# DIRECTIONS FOR THIS TASK:
Restate word for word the lines of the material below, from the line with "right eye: (79, 21)" to the line with "right hip: (127, 277)", both lines included, and no others.

————————

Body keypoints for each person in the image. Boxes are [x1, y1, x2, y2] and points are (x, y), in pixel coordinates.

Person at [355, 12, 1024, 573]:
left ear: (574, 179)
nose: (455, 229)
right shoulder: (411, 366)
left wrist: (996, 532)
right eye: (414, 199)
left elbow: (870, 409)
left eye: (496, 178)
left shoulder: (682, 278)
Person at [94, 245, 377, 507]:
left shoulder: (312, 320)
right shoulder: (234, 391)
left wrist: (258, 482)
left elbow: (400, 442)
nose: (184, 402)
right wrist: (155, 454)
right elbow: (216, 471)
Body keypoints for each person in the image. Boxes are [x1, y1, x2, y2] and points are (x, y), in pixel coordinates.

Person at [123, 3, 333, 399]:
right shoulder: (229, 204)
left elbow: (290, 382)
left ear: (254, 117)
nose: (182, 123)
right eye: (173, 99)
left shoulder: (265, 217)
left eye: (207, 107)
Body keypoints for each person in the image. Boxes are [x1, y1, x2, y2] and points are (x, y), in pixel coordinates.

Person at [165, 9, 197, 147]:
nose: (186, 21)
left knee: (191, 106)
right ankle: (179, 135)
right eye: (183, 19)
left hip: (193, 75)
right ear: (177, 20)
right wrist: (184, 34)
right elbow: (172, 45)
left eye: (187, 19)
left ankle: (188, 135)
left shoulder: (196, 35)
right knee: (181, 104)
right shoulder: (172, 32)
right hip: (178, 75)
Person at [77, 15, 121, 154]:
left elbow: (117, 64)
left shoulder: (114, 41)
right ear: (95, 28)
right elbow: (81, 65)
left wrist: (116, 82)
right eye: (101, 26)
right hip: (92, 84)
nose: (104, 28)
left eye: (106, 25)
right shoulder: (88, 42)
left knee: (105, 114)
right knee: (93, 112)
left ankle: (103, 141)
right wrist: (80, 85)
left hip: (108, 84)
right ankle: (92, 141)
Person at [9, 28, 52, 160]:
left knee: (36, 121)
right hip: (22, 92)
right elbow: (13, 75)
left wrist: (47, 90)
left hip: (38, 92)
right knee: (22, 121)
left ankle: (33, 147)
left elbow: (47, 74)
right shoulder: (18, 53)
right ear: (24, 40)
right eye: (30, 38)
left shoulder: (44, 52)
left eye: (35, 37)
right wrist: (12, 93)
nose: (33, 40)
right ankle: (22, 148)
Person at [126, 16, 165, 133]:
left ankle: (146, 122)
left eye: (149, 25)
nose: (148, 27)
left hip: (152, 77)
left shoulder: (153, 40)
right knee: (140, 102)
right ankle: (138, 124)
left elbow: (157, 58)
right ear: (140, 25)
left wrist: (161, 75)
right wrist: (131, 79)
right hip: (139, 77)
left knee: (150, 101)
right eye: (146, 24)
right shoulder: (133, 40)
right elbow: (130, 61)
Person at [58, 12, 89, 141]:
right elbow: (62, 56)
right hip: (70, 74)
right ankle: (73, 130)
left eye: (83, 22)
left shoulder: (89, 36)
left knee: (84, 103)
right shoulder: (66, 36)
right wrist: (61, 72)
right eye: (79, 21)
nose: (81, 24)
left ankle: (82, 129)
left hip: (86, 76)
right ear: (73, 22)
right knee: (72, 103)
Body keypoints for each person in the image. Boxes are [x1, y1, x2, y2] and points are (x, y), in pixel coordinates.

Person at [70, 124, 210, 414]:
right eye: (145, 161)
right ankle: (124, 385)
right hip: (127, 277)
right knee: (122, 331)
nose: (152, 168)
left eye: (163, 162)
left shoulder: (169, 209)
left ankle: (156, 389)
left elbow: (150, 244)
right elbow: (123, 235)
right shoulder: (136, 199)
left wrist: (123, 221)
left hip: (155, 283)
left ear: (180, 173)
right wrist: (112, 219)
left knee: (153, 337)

————————

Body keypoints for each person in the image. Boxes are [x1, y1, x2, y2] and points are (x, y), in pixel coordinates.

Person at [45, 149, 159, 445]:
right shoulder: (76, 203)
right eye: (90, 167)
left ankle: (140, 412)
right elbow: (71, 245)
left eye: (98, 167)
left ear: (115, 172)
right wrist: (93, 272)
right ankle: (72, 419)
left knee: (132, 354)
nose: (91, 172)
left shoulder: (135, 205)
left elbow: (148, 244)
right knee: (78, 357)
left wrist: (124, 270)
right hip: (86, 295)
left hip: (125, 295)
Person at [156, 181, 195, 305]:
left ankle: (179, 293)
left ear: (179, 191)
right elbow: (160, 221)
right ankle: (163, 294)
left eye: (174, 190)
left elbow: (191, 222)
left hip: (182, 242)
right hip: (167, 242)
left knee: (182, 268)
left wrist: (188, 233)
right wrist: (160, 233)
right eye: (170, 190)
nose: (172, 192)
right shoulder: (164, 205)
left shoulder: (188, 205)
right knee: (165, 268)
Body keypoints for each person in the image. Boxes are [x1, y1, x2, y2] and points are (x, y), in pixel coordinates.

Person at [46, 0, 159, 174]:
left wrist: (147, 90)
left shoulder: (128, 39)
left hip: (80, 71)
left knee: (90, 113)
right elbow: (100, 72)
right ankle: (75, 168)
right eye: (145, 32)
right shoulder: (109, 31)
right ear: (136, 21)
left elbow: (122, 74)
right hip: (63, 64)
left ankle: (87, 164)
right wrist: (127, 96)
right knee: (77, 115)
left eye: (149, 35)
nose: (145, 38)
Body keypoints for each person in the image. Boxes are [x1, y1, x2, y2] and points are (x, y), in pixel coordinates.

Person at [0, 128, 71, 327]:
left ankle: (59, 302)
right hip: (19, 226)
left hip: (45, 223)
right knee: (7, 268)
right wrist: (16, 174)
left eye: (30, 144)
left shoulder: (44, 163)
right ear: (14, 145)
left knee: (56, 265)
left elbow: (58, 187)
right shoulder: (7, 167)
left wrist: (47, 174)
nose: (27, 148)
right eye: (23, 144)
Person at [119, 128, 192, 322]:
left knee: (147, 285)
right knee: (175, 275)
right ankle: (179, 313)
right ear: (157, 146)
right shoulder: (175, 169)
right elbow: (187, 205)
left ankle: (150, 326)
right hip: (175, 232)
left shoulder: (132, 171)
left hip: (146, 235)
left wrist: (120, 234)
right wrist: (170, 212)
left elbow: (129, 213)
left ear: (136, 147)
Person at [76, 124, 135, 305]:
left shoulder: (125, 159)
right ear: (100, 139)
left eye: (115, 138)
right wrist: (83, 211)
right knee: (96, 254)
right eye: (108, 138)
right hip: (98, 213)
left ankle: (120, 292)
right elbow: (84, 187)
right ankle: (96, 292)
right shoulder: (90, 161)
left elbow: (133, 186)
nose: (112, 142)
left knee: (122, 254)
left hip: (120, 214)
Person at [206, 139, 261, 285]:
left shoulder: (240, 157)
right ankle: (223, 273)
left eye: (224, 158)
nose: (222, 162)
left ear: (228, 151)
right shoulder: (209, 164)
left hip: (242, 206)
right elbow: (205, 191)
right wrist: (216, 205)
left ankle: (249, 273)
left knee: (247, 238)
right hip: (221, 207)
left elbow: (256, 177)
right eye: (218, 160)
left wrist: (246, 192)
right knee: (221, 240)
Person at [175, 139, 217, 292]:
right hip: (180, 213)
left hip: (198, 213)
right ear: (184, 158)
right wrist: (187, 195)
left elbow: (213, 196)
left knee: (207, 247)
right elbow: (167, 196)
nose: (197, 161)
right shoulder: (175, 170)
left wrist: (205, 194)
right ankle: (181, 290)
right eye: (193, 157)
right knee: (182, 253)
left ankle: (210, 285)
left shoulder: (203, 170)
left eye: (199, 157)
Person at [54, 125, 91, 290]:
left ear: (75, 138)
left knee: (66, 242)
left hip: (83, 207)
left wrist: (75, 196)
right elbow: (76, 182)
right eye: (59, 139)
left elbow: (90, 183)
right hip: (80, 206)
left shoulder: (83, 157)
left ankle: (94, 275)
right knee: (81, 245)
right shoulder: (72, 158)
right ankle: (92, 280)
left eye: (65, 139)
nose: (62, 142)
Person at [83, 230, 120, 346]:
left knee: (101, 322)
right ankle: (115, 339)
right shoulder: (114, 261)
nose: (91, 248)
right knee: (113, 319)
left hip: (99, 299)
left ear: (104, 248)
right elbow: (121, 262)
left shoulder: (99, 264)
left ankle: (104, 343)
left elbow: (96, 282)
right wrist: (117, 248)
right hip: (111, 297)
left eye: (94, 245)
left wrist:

————————

# ANSWER AREA:
right eye: (79, 21)
nose: (81, 24)
left ankle: (82, 129)
left hip: (86, 76)
right ear: (73, 22)
right knee: (72, 103)
Body keypoints for each person in the image. Boxes are [x1, y1, x2, y2] and points are (x, y), in pixel coordinates.

Person at [70, 124, 210, 414]:
right eye: (145, 161)
right ankle: (124, 385)
right hip: (127, 277)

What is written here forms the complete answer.